The coronavirus pandemic has affected almost all areas of our daily lives. Isolation, loss of loved ones, the unknown and fear of it all became risk factors for the development of mental illness or exacerbated existing disorders: one in five patients experienced a mental disorder within three months of being diagnosed with COVID-19 1

Scientists agree that the COVID virus -19 has a negative impact on the mental health of patients with no previous history of mental disorders:

  • 82% of patients had neurological conditions with COVID-19 . Moreover, the risk for their occurrence was a severe form of the course of the disease or a younger age 4
  • After a viral illness, the level of mental disorders, dementia, depression and insomnia increased in patients 1 . Moreover, the last two disorders were more common in young patients (the age range of study participants was from 18 to 87 years), and women suffered from anxiety and depression more than men 5
  • hypoxia and cough, as well as side effects of treatment such as insomnia caused by corticosteroids, can lead to increased anxiety and, as a result, to mental disorder 6
  • A study published in May of this year concluded that acute SARS-CoV-2 can cause delirium (confusion) or agitation in a significant proportion of patients. At discharge, every third patient with severe COVID-19 was diagnosed with some degree of dysregulatory syndrome 7 , including communication problems (as a result of problems with speech or writing), cognitive and behavioral deficits (when there are difficulties with memory and thinking, emotion regulation, inattention and disorientation), changes in sleep patterns

Studies show that patients with psychiatric disorders are more vulnerable to SARS-CoV-2 infection -19 1 Women with a newly diagnosed mental disorder are more likely to be infected than menand higher mortality rate within 30 days of hospitalization, regardless of the severity of the respiratory syndrome with COVID-19 but no mental disorder (8. 5% vs. 4.7% and 27.4% vs. 18.6%, respectively) 2

US scientists identified the series factors that increase the risk of contracting COVID-19 and cause worse outcomes in people with mental disorders 2 :

  • Problems with assessing health information and adherence to preventive measures. For example, people with dementia have difficulty remembering important things such as instructions, social distancing and hand hygiene
  • Social and economic disadvantage and living in overcrowded hospitals
  • Stigma can create barriers to quick access to medical care when infected with COVID -19or force patients to refuse to seek care for fear of discrimination
  • Comorbidities (cancer, CVD, obesity, diabetes, chronic kidney disease, asthma, and lung disease) that often affect people with severe mental illness
  • Restrictive measures, isolation, economic problems associated with the pandemic may increase the risk of relapse due to higher sensitivity to stress, which is common in patients with mental disorders
  • Interruptions in access to medicines for psychiatric, neurological and substance use disorders

According to World Health Organization survey 3 (WHO), all 130 countries responding to the survey their number included Russia), reported problems in the work of services responsible for the mental health of the population. Care for patients with mental disorders was disrupted or suspended in 93% countries of the world. More than half of the countries ( 60% ) complained about interruptions in mental health services for the most vulnerable patients. 67% reported suspension of counseling and psychotherapy.

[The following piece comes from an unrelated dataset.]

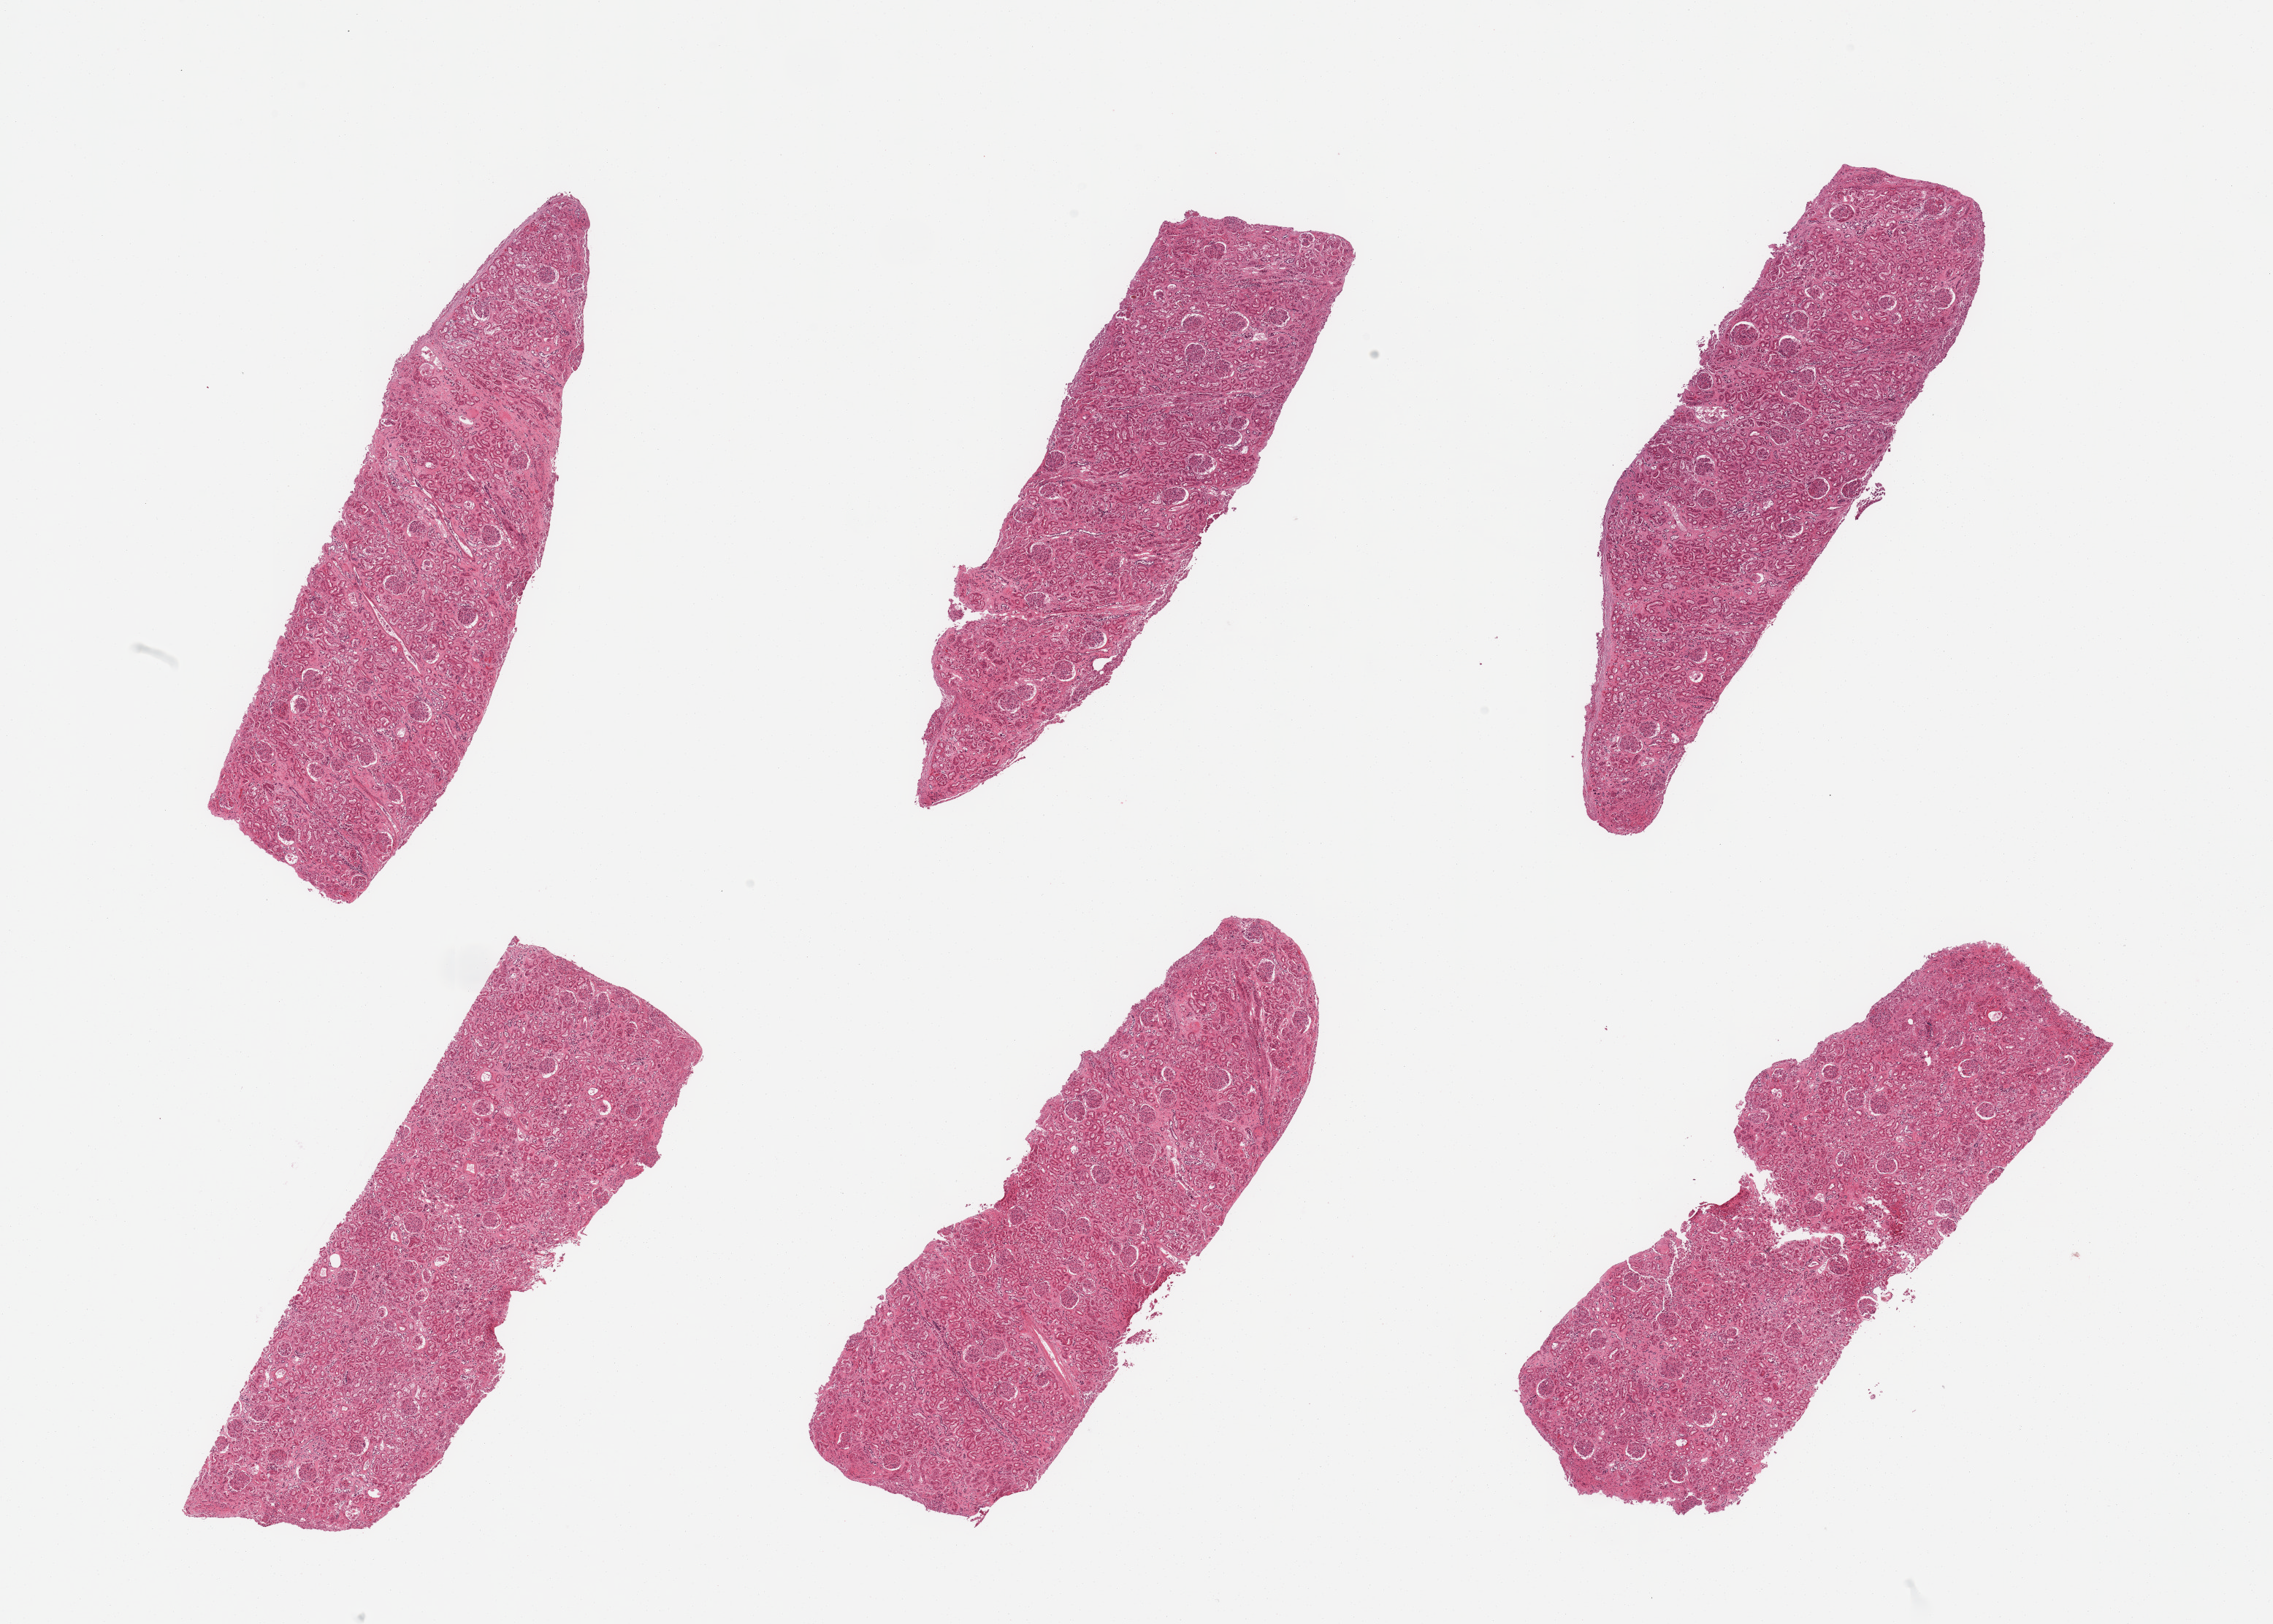
Digitized hematoxylin and eosin (H&E)-stained section, whole scanned area (about 24.6 x 17.6 mm) shown as a low-resolution overview, PAXgene-fixed paraffin-embedded (PFPE) section, section of renal cortex (target tissue), tissue donor sample. Donor sex: male.
Review note (as recorded): 6 pieces; glomeruli in all sections, few sclerotic, arterionephrosclerosis.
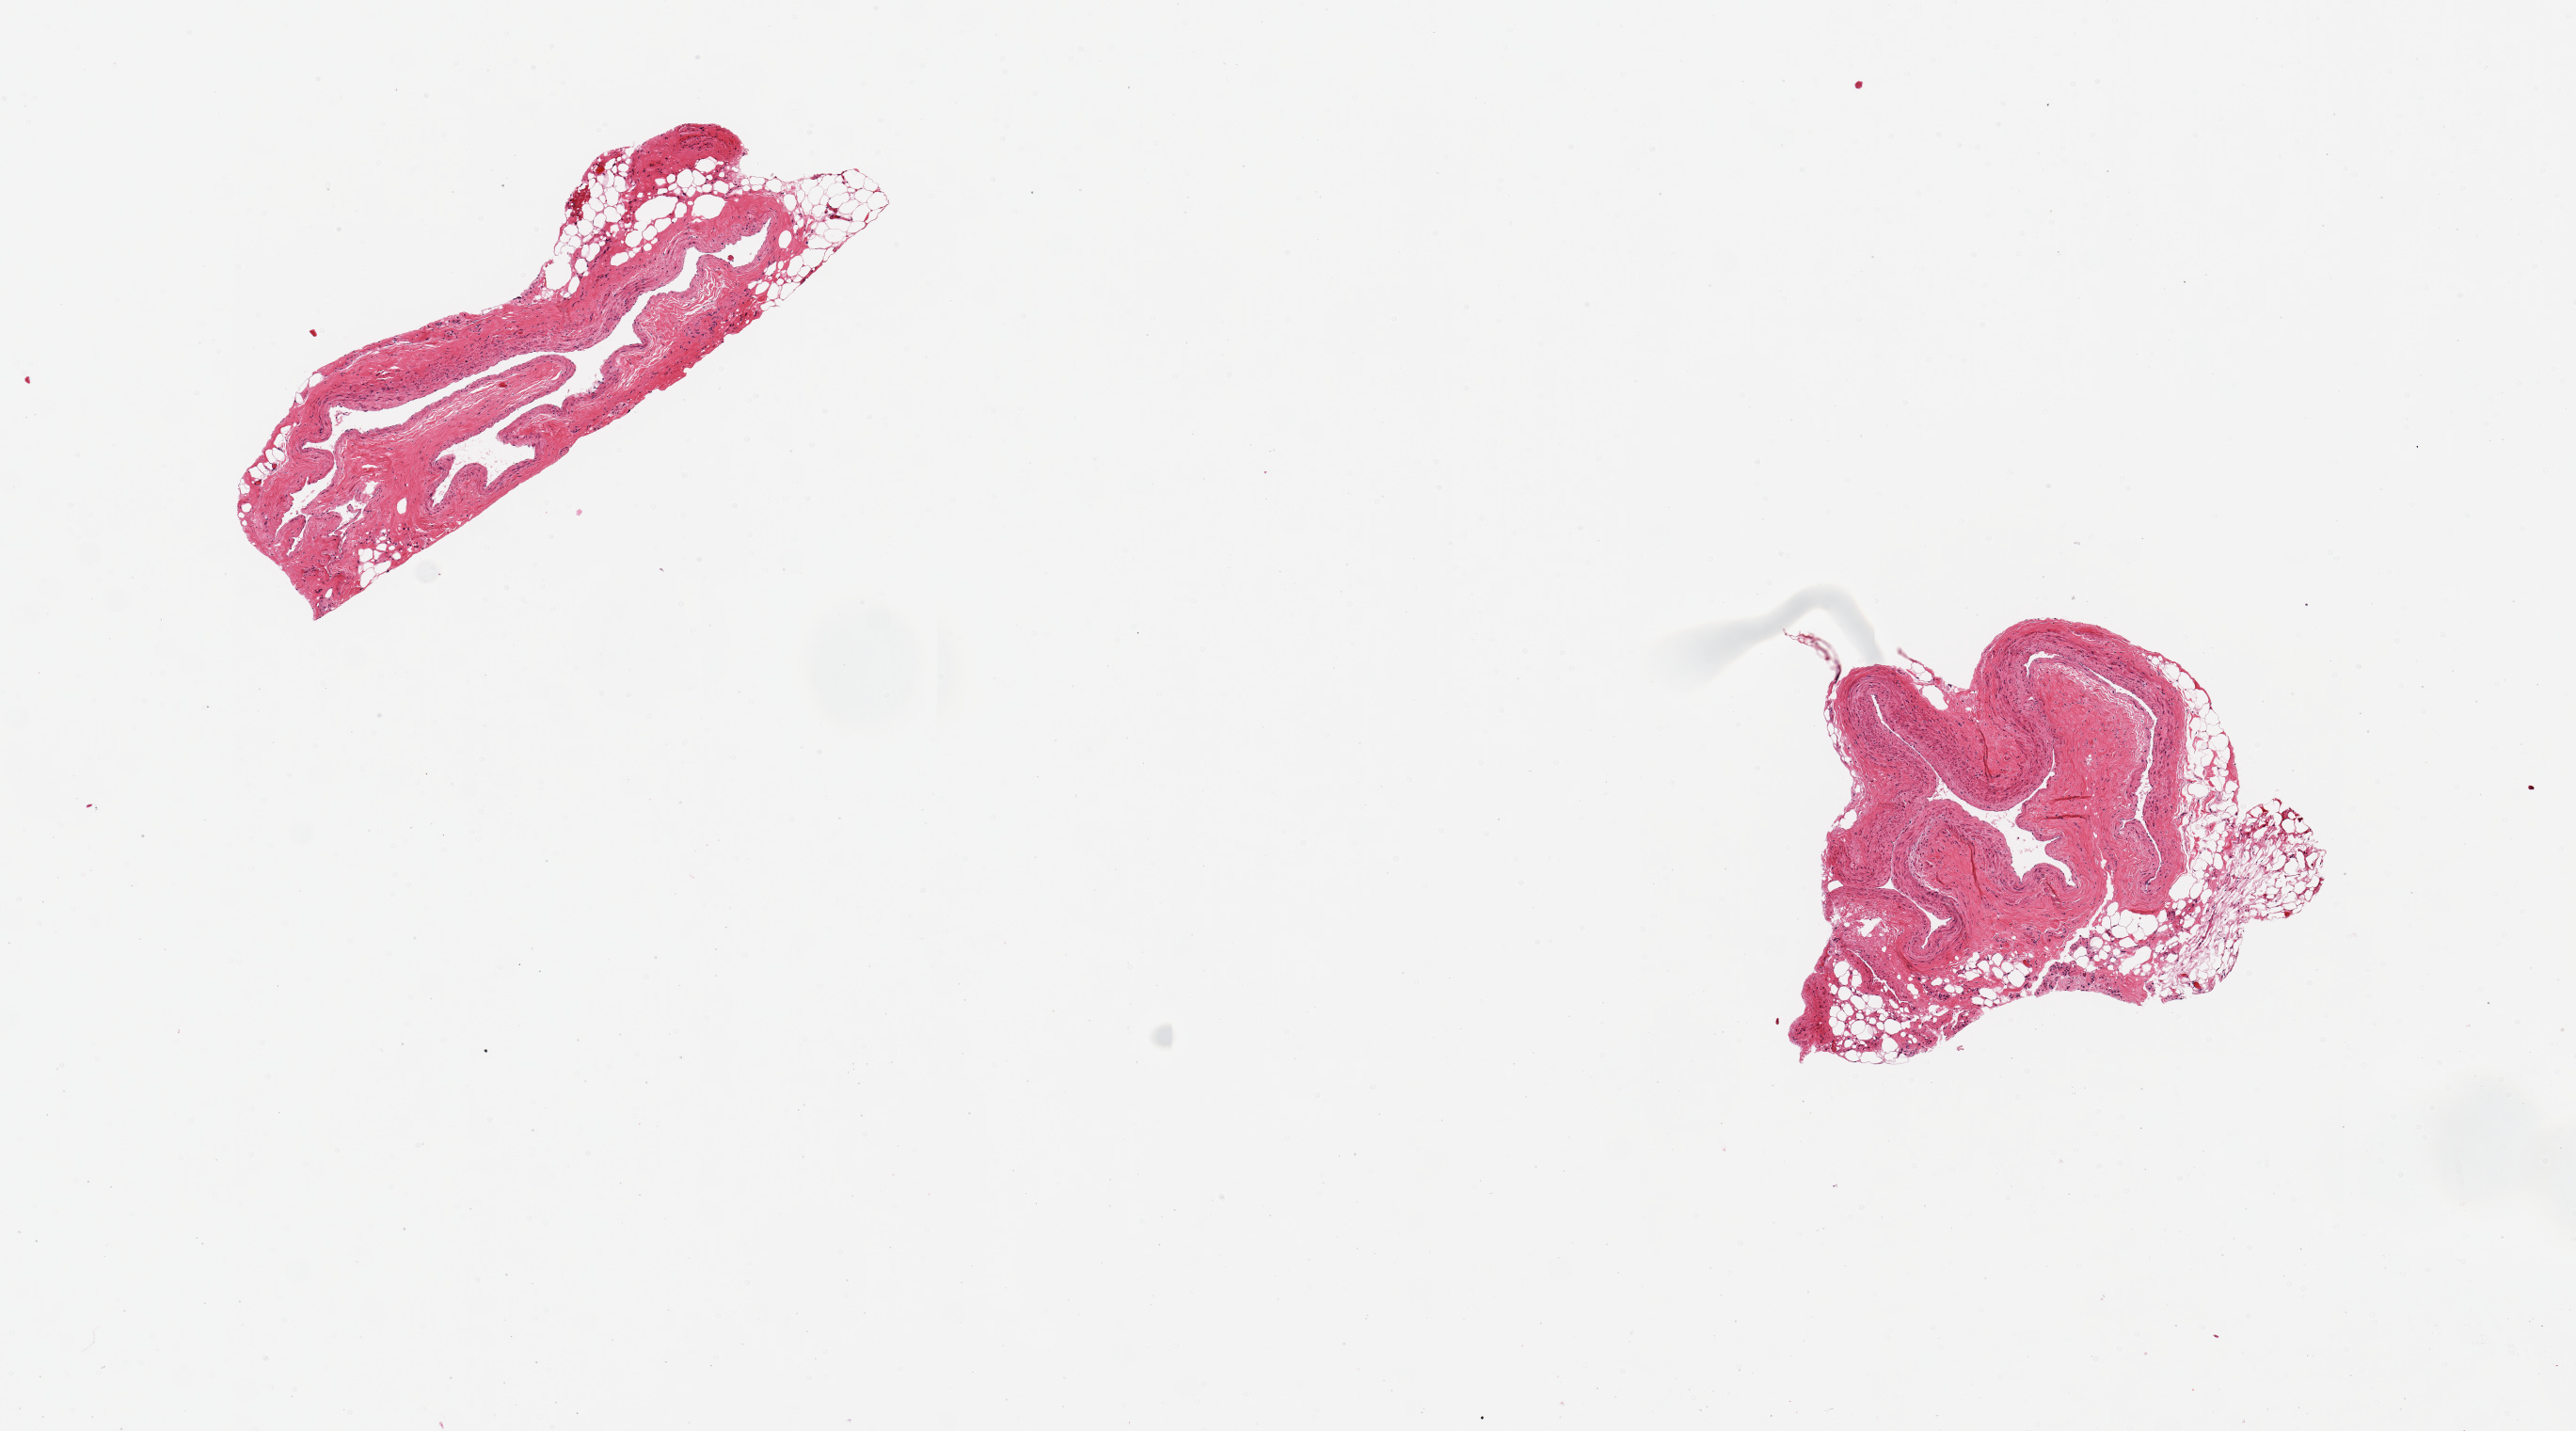
Digitized hematoxylin and eosin (H&E)-stained section — whole scanned area (about 10.8 x 6.0 mm) shown as a low-resolution overview, PAXgene-fixed paraffin-embedded (PFPE) section, target tissue: coronary artery, tissue donor sample.
- reviewer comment on this tissue sample: 2 pieces ~1.5mm d; Discontinuou adherent fat up to ~0.5mm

More than a third ( 35% ) report problems with emergency care, and in 30% of countries there are interruptions in access to medicines for mental, neurological and substance use disorders.

The stress that people experience on a daily basis in a pandemic, as well as the worsening epidemiological situation, are forcing both specialists and relatives of patients to do their best to support those who are now facing psychological difficulties in diagnosing COVID-19. More than ever, patients with neurological and psychiatric disorders need specialized care.